> **INSTRUCTIONS TO FOLLOW**
Pick up the patent text on the dual-machine hot standby disaster tolerance system where it stops, writing what comes next.

> **EXTRACT TO READ**

◆ ◆ ◆

Compared with the prior art, the dual-machine hot standby disaster tolerance system and method provided by the invention include the following beneficial technical results:
(1) The achievement of the system solves the technical problems in the case of the main server and the standby server dual-machine running in parallel, such as, the consistency of the storage access, the consistency of the network protocols, and the consistency of CPU instructions in multi core state, etc.
(2) Based on the alternative rule, in this solution the backup of the main server is non-periodic, the backup interval is more than one second, the frequency reduces more than two orders of magnitude with respect to the prior art, which reduces the system overhead greatly, and basically eliminates the performance interference of VM state backup with the main server.
(3) Compared with the existing solutions, the main server in the present invention may deliver the output results without waiting until the backup is completed, which increases the system throughput.
(4) The invention can provide rapid disaster recovery, the disaster recovery time is less than that in the prior art for network service and database service.

BRIEF DESCRIPTION OF THE DRAWINGS

FIG. 1 is a flow diagram of the existing Checkpointing technique;

FIG. 2 is a flow diagram of the existing Lockstepping technique;

FIG. 3 is a flow diagram of dual-machine hot standby disaster tolerance system of an embodiment of the present invention;

FIG. 4 is a flow diagram of incremental backup process of dual-machine hot standby disaster tolerance system in an embodiment of the present invention.

◆ ◆ ◆

Plain-text document sources:
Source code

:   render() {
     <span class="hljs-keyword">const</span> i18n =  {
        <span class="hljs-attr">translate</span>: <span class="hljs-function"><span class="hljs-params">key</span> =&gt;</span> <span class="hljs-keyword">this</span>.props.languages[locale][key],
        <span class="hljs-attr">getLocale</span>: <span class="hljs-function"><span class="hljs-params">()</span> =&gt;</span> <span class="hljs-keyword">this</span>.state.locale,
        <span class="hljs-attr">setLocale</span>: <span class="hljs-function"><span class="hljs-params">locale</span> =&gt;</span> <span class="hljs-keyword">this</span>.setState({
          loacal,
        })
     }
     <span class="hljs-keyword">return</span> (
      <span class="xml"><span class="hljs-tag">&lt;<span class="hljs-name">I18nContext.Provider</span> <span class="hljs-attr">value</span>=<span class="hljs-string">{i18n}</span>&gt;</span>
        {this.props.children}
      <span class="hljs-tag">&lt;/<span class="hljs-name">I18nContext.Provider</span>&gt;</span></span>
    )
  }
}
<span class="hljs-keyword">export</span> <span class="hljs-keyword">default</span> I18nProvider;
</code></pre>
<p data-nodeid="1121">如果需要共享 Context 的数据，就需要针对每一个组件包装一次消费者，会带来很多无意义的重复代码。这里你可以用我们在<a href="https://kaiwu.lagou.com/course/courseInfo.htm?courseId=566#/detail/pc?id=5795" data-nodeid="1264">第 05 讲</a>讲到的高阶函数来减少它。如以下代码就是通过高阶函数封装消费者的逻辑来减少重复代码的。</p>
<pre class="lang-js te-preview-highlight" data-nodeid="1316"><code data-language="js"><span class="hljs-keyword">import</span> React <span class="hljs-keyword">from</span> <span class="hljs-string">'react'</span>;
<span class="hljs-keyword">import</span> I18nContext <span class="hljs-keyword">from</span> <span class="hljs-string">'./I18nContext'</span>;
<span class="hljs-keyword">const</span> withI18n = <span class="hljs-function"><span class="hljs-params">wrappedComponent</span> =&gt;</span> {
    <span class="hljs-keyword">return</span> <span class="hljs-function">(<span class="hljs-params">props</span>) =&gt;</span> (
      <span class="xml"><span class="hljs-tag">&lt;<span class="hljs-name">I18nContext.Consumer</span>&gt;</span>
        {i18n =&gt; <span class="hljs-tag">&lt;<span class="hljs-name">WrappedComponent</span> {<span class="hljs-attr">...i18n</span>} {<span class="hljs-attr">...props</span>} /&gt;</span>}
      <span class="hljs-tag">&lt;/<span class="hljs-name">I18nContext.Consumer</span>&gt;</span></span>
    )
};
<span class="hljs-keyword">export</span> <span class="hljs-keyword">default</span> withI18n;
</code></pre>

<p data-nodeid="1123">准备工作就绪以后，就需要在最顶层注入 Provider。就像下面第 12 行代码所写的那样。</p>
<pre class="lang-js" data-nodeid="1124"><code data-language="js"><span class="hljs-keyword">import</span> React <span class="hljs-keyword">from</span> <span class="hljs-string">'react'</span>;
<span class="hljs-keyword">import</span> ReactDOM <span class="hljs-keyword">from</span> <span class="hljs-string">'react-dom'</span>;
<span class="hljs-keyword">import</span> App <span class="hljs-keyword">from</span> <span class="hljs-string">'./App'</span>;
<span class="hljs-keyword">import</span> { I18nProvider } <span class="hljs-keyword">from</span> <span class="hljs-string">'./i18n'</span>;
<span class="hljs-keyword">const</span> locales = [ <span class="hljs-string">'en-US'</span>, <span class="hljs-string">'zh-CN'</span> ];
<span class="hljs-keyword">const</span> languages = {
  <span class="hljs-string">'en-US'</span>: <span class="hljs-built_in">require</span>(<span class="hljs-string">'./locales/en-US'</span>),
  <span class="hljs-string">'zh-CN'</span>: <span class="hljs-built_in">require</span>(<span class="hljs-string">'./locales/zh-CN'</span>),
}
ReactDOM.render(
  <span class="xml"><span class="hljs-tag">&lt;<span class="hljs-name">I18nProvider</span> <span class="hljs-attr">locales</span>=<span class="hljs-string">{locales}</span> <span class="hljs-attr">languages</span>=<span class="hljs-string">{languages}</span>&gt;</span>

◆ ◆ ◆

> **EXPECTED ANSWER**
DETAILED DESCRIPTION OF THE PREFERRED EMBODIMENTS

Below in conjunction with the accompanying drawings and specific embodiments, the ideas, structures and technical results of the present invention will be further described so as to fully understand the objective, characteristics and effects of the present invention.
FIG. 1 is a flow diagram of the existing Checkpointing technique. The main VM processes client requests and generates responses; the standby VM is in the non-operational state. A timing module in the main server generates periodic events. After receiving the event, the backup manager obtains the main VM state, and backups the changed state since the last backup to the standby server.
FIG. 2 is a flow diagram of the existing Lockstepping technique. The main VM and the standby VM execute the request from a client in parallel; the main VM sends the response back to the client. If instructions are uncertain (such as memory access, clock interrupt), it is necessary to implement instruction-level synchronization among VMs, so as to avoid differences between the states of both sides.
The present invention provides a dual-machine hot standby disaster tolerance system, which is used for network service in virtualized environment. The system comprises a main server and a standby server, the main server and standby server are connected via network, characterized in that: a main VM runs on the main server, a standby VM runs on the standby server, the standby VM is in an alternative state of the application layer semantics of the main VM, “the alternative state of the application layer semantics” means that the standby server can serve instead of the main server in view of the application layer semantics, and generate the correct output for any client request.
The request packets from a client first reach the peripheral switch; the switch determines forwarding port by destination MAC address. When the main VM provides services, the corresponding port of the VM MAC address learned by the switch is the port of the network interface card of the main server, therefore the request packets are sent to the main server.
The main server sends the client request to the main VM and the standby VM respectively; the main VM and the standby VM run in parallel and generate the respective response packets.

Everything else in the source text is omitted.